* WHAT YOU HAVE TO DO *
Please give the listing below again with "zero-indexed" replaced by "0-indexed", leaving everything else unchanged and omitting the pictures.

┌──

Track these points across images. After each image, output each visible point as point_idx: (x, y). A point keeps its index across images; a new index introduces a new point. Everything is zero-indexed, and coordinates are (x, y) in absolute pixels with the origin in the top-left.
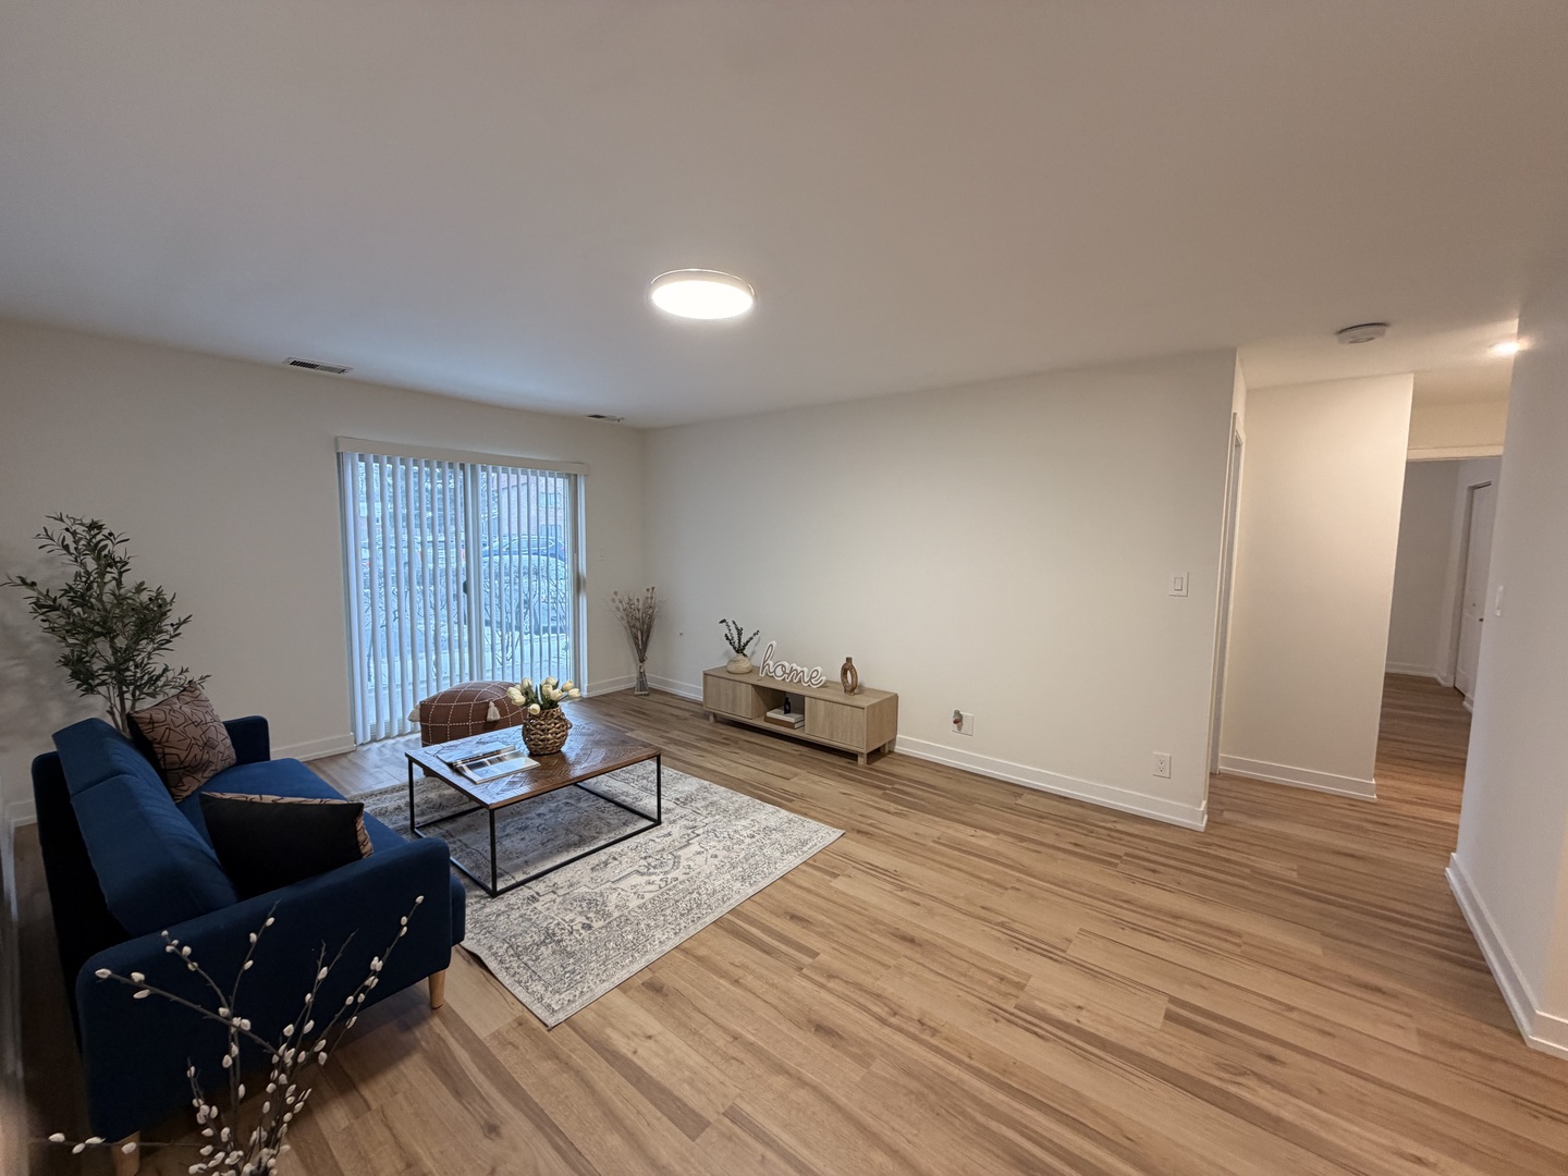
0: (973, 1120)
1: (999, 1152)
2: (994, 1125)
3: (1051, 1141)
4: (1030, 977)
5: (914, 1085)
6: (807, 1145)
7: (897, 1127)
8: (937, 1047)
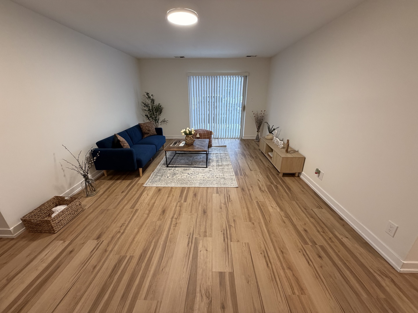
0: (152, 240)
1: (146, 246)
2: (153, 244)
3: (153, 254)
4: (211, 237)
5: (157, 228)
6: (135, 220)
7: (145, 230)
8: (170, 228)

└──

* FINISHED TASK *
Track these points across images. After each image, output each visible point as point_idx: (x, y). A point keeps its index across images; a new index introduces a new point. Everything is 0-indexed, and coordinates are (x, y) in absolute pixels with the origin in the top-left.
0: (973, 1120)
1: (999, 1152)
2: (994, 1125)
3: (1051, 1141)
4: (1030, 977)
5: (914, 1085)
6: (807, 1145)
7: (897, 1127)
8: (937, 1047)
0: (152, 240)
1: (146, 246)
2: (153, 244)
3: (153, 254)
4: (211, 237)
5: (157, 228)
6: (135, 220)
7: (145, 230)
8: (170, 228)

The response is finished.